> _Given data_
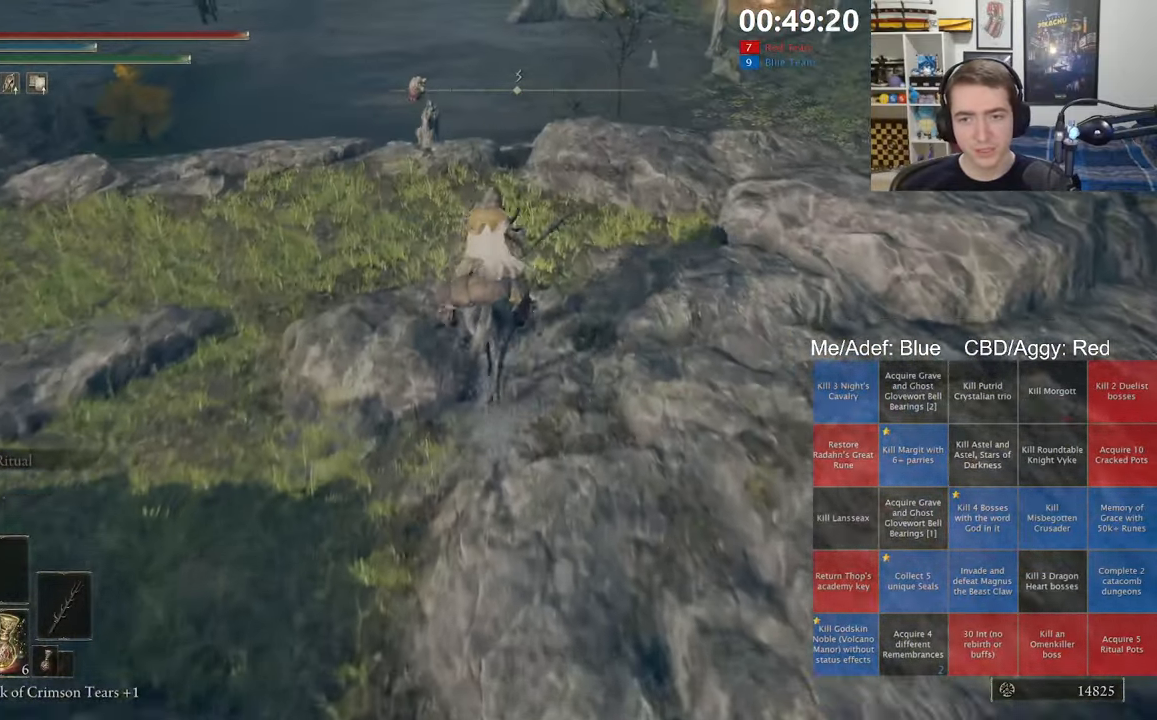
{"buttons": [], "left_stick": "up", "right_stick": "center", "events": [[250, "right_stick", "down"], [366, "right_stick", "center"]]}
...
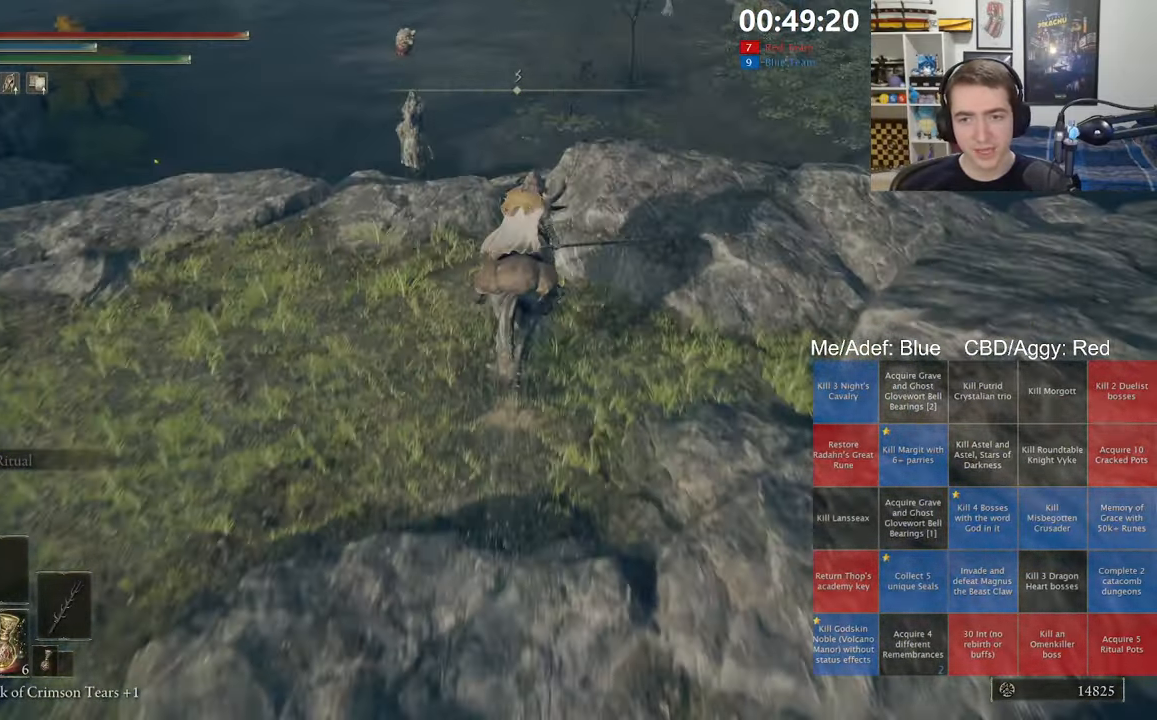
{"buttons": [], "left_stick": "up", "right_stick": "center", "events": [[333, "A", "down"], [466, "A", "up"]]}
==
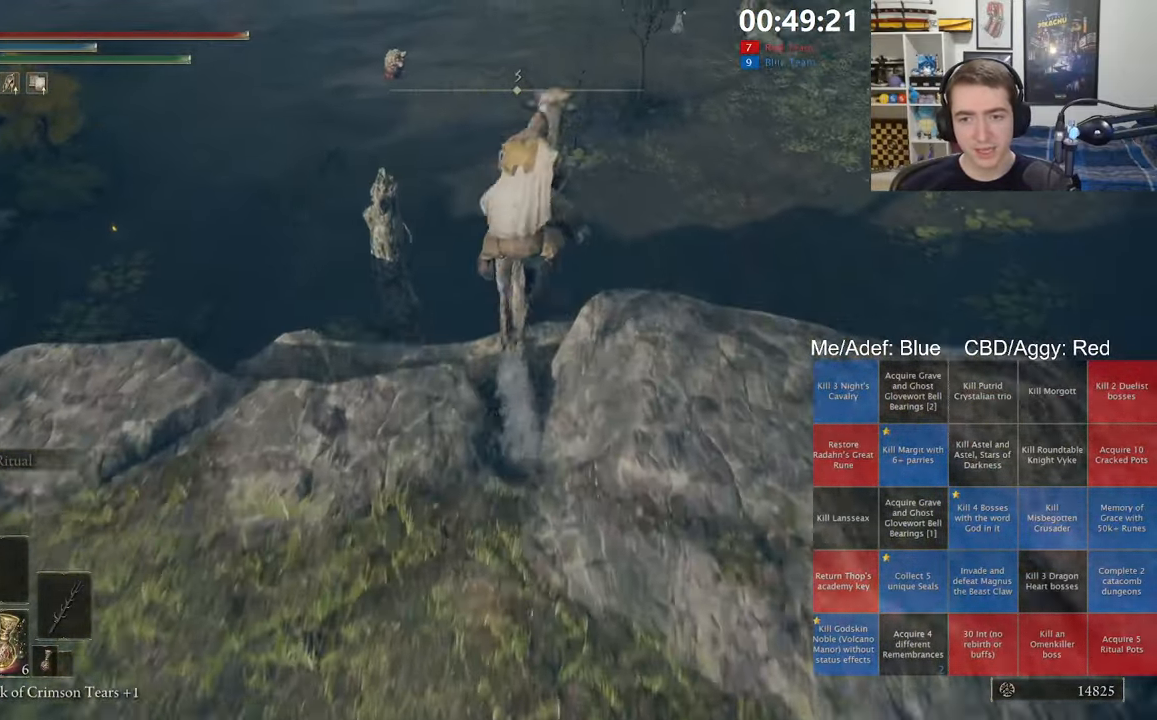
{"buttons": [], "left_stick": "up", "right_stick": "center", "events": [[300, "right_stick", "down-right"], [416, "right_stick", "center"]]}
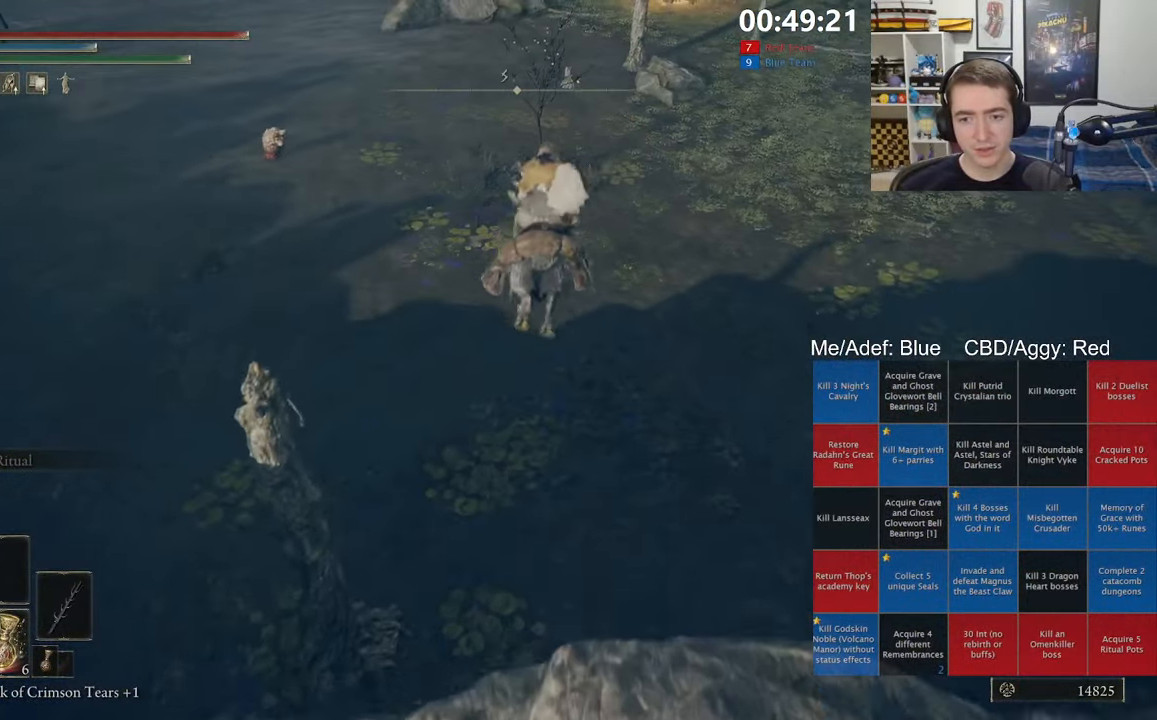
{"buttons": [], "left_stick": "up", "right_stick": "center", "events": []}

> _What needs to be done_
Look for the string "down" in the listing above and copy every line holding it.

> _Response to this task_
{"buttons": [], "left_stick": "up", "right_stick": "center", "events": [[250, "right_stick", "down"], [366, "right_stick", "center"]]}
{"buttons": [], "left_stick": "up", "right_stick": "center", "events": [[333, "A", "down"], [466, "A", "up"]]}
{"buttons": [], "left_stick": "up", "right_stick": "center", "events": [[300, "right_stick", "down-right"], [416, "right_stick", "center"]]}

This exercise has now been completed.